>>>>

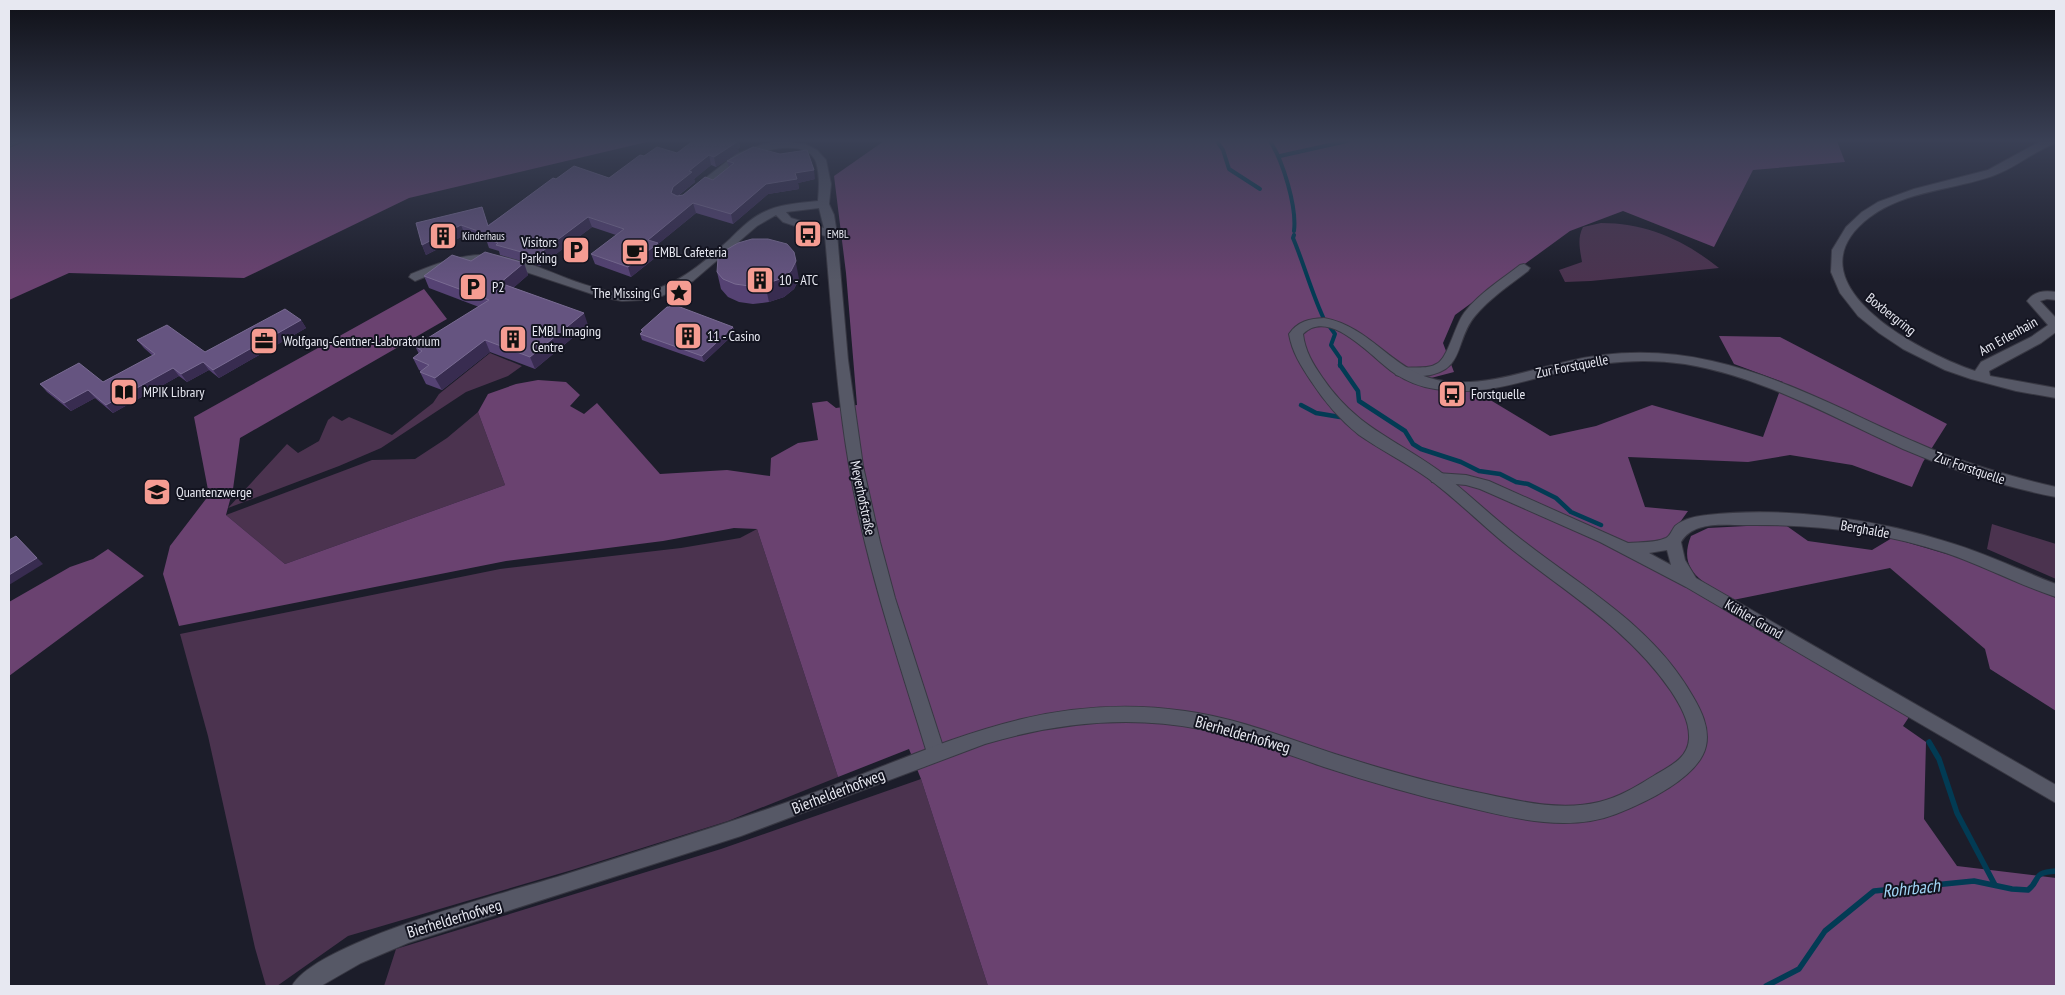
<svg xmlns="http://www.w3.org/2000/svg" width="2065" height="995" viewBox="0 0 2065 995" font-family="'PT Sans Narrow',sans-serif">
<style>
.green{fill:#4b334f}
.forest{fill:#6a4270}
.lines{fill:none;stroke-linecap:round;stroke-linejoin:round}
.stream-far2{stroke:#023b54;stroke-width:4}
.stream-far1{stroke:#023b54;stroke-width:4.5}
.stream{stroke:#023b54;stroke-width:5.5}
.minor-casing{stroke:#383843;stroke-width:2}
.tertiary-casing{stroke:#383843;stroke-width:2}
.minor{fill:#565866;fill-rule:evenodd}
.tertiary{fill:#565866;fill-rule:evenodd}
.wall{fill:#554273}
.shaded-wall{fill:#382c50}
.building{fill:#655480;stroke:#796b92}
.labels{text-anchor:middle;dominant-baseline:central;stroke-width:4;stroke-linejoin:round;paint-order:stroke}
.far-poi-label{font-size:11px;fill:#e7e8f1;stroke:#131420;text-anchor:start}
.poi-label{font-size:14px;fill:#e7e8f1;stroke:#131420;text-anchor:start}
.street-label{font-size:14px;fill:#e7e8f1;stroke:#131420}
.near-street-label{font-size:16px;fill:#e7e8f1;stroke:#131420}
.near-water-label{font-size:18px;font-style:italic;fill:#a1d5f5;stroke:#131420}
</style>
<rect width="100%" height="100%" fill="#1c1d2a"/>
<g class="green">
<path d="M1601,223C1647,223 1684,240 1719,268L1591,281L1565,282L1559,270L1582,262C1580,250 1577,238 1583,227Z"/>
<polygon points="490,353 522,366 508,376 466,392 381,448 339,466 228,508 287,444 298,453 319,441 328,420 333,416 342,421 349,417 392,435 433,403 439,394"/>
<polygon points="478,412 505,485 285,564 226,515 372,460 415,459 447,438"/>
<polygon points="1992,524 2056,544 2056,579 1987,549"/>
<polygon points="757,529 838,777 728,821 572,870 348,936 277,986 266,986 255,948 208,736 180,634 500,569 681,548 740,538"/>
<polygon points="921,779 988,986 384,986 396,949 721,849"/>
</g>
<g class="forest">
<polygon points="9,141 651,141 409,198 244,278 69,273 9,300"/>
<polygon points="884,141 1837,141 1845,162 1753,170 1714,247 1623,211 1570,231 1455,315 1443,343 1454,372 1431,378 1477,392 1550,436 1596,426 1652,405 1763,437 1783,382 1734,364 1719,336 1780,337 1947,424 1923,462 1912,487 1852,465 1790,455 1748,462 1628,457 1645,507 1688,511 1668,539 1629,547 1909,717 1903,726 1926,742 1924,819 1957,866 2056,878 2056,986 988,986 921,779 909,749 838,777 757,529 734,528 663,541 506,561 179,626 163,574 170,546 209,495 194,417 424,289 447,319 240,438 233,489 226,515 285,564 505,485 478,412 488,394 516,384 538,380 566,382 580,395 570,406 584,414 597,403 660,474 727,470 770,476 771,458 798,443 818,440 812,403 827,401 836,408 857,405 846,273 834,176"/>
<path d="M1784,524L1808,541L1872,550L1892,538L1960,558L2056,598V711L1990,669L1985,649L1890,568L1733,600C1707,584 1676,573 1691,536L1708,528Z"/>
<polygon points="108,549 144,576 9,676 9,602 70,567 93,559"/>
</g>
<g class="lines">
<g class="stream-far2">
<polyline points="1217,141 1223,150 1229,169 1260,189"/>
<path d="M1270,141C1283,161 1297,207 1294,231"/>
<polyline points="1280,156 1347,141"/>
<path d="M1294,235L1293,238C1304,264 1311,291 1323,317"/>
<polyline points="1330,327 1335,334 1331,345 1340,358 1340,366"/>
</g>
<g class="stream-far1">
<polyline points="1340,365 1358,391 1359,401 1405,431 1413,444 1421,449 1461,462 1479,471 1500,474 1516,482 1528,484 1556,498 1571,512 1601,525"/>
<polyline points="1301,405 1316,413 1340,417"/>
</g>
<g class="stream">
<polyline points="1929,742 1939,759 1957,813 1995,885"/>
<path d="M1766,986L1799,969L1825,931L1874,891L1974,881L2012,889L2028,890C2042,879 2030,873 2056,871"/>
</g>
<g class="minor-casing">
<g id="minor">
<path d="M779,141L805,144L817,150L826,160L831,184L829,204L834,215L837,234L848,360L863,466L880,542L895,598L945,753L942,759L936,761L930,759L927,753C898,658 865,563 849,465C836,389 832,313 825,236L783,222L776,215L757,226L693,281L662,296L641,300L622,301L601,297L508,266L490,262L468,263L447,268L415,281L409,277L411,274C436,264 463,253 491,255C542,260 588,298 640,292C675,289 705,261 730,239C740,229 750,219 762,213C779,204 799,203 818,201C819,188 820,175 816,162C807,138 762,150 745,158C729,166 713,182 699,193L695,194L689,191L736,154L763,144ZM819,208L824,228L791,218L786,212Z"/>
<path d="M2056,141V143C2034,151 2017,167 1995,175C1955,190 1906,190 1870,217C1784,282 1921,353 1975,371L1981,362L2031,337L2048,325L2027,301C2034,291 2045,290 2056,292V300L2047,299L2040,301L2056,318V332L2041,343L1989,371L1990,376L2056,388V398L2016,391L1971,379L1945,370L1903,349L1879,333L1858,316L1840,293L1831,272L1832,250L1846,227L1862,212L1878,202L1914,189L1988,170L2041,141Z"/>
<path d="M1524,264L1530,268L1528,271C1510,285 1490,298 1475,316C1454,341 1466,372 1423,376C1415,376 1405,378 1396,375L1394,372L1396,369C1409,365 1426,371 1438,363C1448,357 1455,325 1464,313C1479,293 1501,280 1520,265Z"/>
<path d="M1437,473L1466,475L1489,481L1628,543C1640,542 1655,543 1666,538C1670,536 1672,530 1675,526C1683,519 1696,516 1707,515C1786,506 1878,519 1954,544C1989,555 2022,571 2056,584V597C2019,585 1984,566 1946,553C1881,531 1812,524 1743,525C1723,525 1693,521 1681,542L1685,560L1696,578L2056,785V803L1686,587L1600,542L1480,489L1466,485L1432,482L1430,478L1432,474ZM1667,550L1671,565L1649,553Z"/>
</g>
</g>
<g class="tertiary-casing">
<g id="tertiary">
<polygon points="9,141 23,141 9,147"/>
<path d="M1324,318C1377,328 1395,380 1454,382C1492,384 1529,370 1565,362C1614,350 1663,350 1712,361C1784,377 1848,413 1915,442C1960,462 2008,476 2056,487V497C2004,487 1951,470 1903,449C1832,417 1763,377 1685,364C1645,358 1605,361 1565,371C1523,381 1479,397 1435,389C1420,387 1406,381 1394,373C1372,358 1330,307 1303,334C1305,351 1313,364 1322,377C1356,427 1392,437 1438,470C1467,492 1493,518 1522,540C1583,588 1652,625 1692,695C1701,710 1710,728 1706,746C1699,778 1644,803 1616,814C1567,833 1512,818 1462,806C1415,795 1370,782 1324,767C1283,753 1243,737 1200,729C1128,715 1055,723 985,744L741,836L408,943L361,963L321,986H292C316,942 504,893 557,877C640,851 723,825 805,796C937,748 1039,690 1185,711C1237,718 1286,738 1335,754C1385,770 1435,784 1486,794C1523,802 1562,811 1599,802C1620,797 1637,786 1655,775C1670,766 1688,758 1689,739C1690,721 1680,705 1671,691C1629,629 1566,593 1509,547C1482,525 1457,500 1429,479C1407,463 1382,451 1359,435C1340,420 1324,401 1311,381C1301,366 1292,352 1289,334C1298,321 1309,319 1324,318Z"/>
</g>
</g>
<use href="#minor" class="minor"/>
<use href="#tertiary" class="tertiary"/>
</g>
<g class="wall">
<polygon points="693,141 738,141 740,147 738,149 739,152 716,167 711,165 694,179 695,182 678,196 683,195 713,180 729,167 727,161 815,179 798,183 799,189 768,194 733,224 696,213 658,244 661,253 631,277 595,264 591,254 616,235 592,227 540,266 500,255 499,251 489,248 487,242 465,235 426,255 422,245 482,207 488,225 556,179 609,178 644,156 677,153"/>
<polygon points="471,261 524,263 528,275 513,288 588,325 535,369 490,352 442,390 426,384 420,372 421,371 419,370 413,358 419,354 415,346 479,307 429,288 424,276"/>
<polygon points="717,272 799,279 794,289 784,297 769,302 753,304 739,302 728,297 721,289"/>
<polygon points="301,320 306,328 219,378 209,370 187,382 179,376 113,413 95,398 71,411 47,392 40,384 103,382 153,356 144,348 137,340 205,352"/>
<polygon points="733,327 735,333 704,362 642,340 640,334 642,332 641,330"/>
</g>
<g class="shaded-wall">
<polygon points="733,141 738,141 740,147 738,149 739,152 716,167 714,157"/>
<polygon points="709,155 711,165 694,179 695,182 676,197 671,193 673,187 689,171"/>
<polygon points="814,170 815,179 798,183 799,189 768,194 733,224 731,214 766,184 795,173"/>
<polygon points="693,203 696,213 658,244 661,253 631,277 628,267 648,240"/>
<polygon points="588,217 592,227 540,266 536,256"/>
<polygon points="461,225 465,235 426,255 422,245"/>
<polygon points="794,252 799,279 794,289 784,297 769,302 765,284"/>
<polygon points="524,263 528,275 505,295 500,283"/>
<polygon points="584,313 588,325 535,369 530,357"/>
<polygon points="301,320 306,328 219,378 213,370"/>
<polygon points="733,327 735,333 704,362 702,356"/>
<polygon points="485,340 490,352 442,390 435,378"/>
<polygon points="203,362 209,370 187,382 181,374"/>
<polygon points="173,368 179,376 113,413 106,405"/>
<polygon points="88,390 95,398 71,411 64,403"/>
<polygon points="16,536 43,564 9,585 9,575"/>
</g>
<g class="building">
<polygon points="693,141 733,141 737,142 714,157 709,155 689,171 692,172 673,187 671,193 677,196 683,195 705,177 713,180 734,163 727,161 753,147 780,154 807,150 814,170 795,173 797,179 766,184 731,214 693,203 648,240 658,243 628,267 591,254 624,229 588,217 536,256 496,245 498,243 485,238 489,235 461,225 422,245 416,223 482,207 488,226 553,178 556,179 574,166 609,178 640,155 644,156 657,147 677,153"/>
<polygon points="752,239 768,239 787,244 794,252 796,261 791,271 780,279 765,284 749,286 735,284 723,279 717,272 718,258 726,250 738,243"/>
<polygon points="485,252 524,263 500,283 584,313 530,357 485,340 435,378 420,372 429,365 413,358 422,351 415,346 489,300 424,276 452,255 471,261"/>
<polygon points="672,304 733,327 702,356 640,334 643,331 641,330 667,307 669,307"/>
<polygon points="285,309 301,320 213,370 203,362 181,374 173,368 106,405 88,390 64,403 40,384 79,363 103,382 155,354 137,340 167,325 205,352"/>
<polygon points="16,536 37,558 9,575 9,540"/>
</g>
<linearGradient id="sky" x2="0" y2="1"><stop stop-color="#0f1017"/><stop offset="0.5" stop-color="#3a4055"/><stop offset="1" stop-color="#3a4055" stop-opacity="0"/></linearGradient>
<rect width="2065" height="281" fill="url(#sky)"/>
<defs>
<g id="bus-square" transform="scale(1.4375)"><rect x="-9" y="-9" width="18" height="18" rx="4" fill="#f59c92" stroke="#131420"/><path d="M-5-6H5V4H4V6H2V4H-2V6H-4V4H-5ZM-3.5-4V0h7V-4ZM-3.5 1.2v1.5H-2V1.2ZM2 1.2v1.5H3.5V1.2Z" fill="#111"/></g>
<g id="building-square" transform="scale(1.4375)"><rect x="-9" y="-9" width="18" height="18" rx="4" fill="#f59c92" stroke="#131420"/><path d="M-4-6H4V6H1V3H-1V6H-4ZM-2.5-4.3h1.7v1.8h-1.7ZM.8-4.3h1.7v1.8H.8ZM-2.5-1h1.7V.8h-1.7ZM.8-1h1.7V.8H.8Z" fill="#111"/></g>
<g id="parking-square" transform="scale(1.4375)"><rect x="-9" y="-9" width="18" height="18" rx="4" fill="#f59c92" stroke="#131420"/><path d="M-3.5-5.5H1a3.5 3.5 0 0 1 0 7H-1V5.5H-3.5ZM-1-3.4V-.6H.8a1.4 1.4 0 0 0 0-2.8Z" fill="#111"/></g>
<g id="cafe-square" transform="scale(1.4375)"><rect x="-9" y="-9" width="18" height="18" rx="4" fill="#f59c92" stroke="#131420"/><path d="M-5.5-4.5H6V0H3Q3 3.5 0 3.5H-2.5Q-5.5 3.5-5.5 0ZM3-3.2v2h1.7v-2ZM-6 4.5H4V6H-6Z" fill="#111"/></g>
<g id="sight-square" transform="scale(1.4375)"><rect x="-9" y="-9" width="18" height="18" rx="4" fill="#f59c92" stroke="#131420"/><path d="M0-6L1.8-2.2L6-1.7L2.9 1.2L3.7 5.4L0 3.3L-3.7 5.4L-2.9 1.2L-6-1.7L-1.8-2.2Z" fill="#111"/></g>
<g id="office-square" transform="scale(1.4375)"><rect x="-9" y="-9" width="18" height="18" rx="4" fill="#f59c92" stroke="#131420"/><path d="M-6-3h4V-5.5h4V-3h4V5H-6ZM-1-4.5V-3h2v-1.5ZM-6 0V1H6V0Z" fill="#111"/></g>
<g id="library-square" transform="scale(1.4375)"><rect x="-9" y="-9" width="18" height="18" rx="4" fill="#f59c92" stroke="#131420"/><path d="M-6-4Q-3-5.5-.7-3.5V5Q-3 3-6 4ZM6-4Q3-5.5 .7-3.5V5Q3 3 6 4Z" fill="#111"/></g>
<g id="school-square" transform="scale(1.4375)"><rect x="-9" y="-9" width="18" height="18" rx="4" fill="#f59c92" stroke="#131420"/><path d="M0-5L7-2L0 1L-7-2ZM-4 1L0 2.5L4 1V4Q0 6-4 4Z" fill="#111"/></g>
</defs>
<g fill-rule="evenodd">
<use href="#bus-square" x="808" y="234"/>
<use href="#building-square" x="443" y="236"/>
<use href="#parking-square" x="576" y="250"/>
<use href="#cafe-square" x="635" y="252"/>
<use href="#building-square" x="760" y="280"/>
<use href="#parking-square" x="473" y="287"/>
<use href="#sight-square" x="679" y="293"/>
<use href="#building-square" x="688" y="336"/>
<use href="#building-square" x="513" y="339"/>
<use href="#office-square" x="264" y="341"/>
<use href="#library-square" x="124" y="392"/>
<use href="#bus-square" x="1452" y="394"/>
<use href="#school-square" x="157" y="492"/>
</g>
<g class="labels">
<g class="far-poi-label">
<text x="827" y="234">EMBL</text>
<text x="462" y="236">Kinderhaus</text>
</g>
<g class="poi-label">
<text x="557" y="242" text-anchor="end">Visitors<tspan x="557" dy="16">Parking</tspan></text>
<text x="654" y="252">EMBL Cafeteria</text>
<text x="779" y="280">10 - ATC</text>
<text x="492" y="287">P2</text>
<text x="660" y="293" text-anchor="end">The Missing G</text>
<text x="532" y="331">EMBL Imaging<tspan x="532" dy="16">Centre</tspan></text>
<text x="707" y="336">11 - Casino</text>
<text x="283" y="341">Wolfgang-Gentner-Laboratorium</text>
<text x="143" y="392">MPIK Library</text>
<text x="1471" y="394">Forstquelle</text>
<text x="176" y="492">Quantenzwerge</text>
</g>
<g class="street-label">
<text transform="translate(1891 314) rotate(38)">Boxbergring</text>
<text transform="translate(2008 336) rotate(-29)">Am Erlenhain</text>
<text transform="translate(1572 366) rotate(-11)">Zur Forstquelle</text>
<text transform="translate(1970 468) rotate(19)">Zur Forstquelle</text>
<text transform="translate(863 498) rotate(78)">Meyerhofstraße</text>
<text transform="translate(1865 529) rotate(10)">Berghalde</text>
<text transform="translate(1754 619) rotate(30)">Kühler Grund</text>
</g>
<g class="near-street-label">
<text transform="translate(1243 734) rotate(16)">Bierhelderhofweg</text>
<text transform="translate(838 791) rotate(-21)">Bierhelderhofweg</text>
<text transform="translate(454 918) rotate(-17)">Bierhelderhofweg</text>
</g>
<g class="near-water-label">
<text transform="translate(1911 888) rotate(-6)">Rohrbach</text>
</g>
</g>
<rect width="2065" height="995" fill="none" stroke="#e7e8f1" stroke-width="20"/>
</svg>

<<<<

## WHAT THE TASK ASKS
In the records above, locate the lines holding the word "evenodd". Copy each of them.

## WORKED SOLUTION
.minor{fill:#565866;fill-rule:evenodd}
.tertiary{fill:#565866;fill-rule:evenodd}
<g fill-rule="evenodd">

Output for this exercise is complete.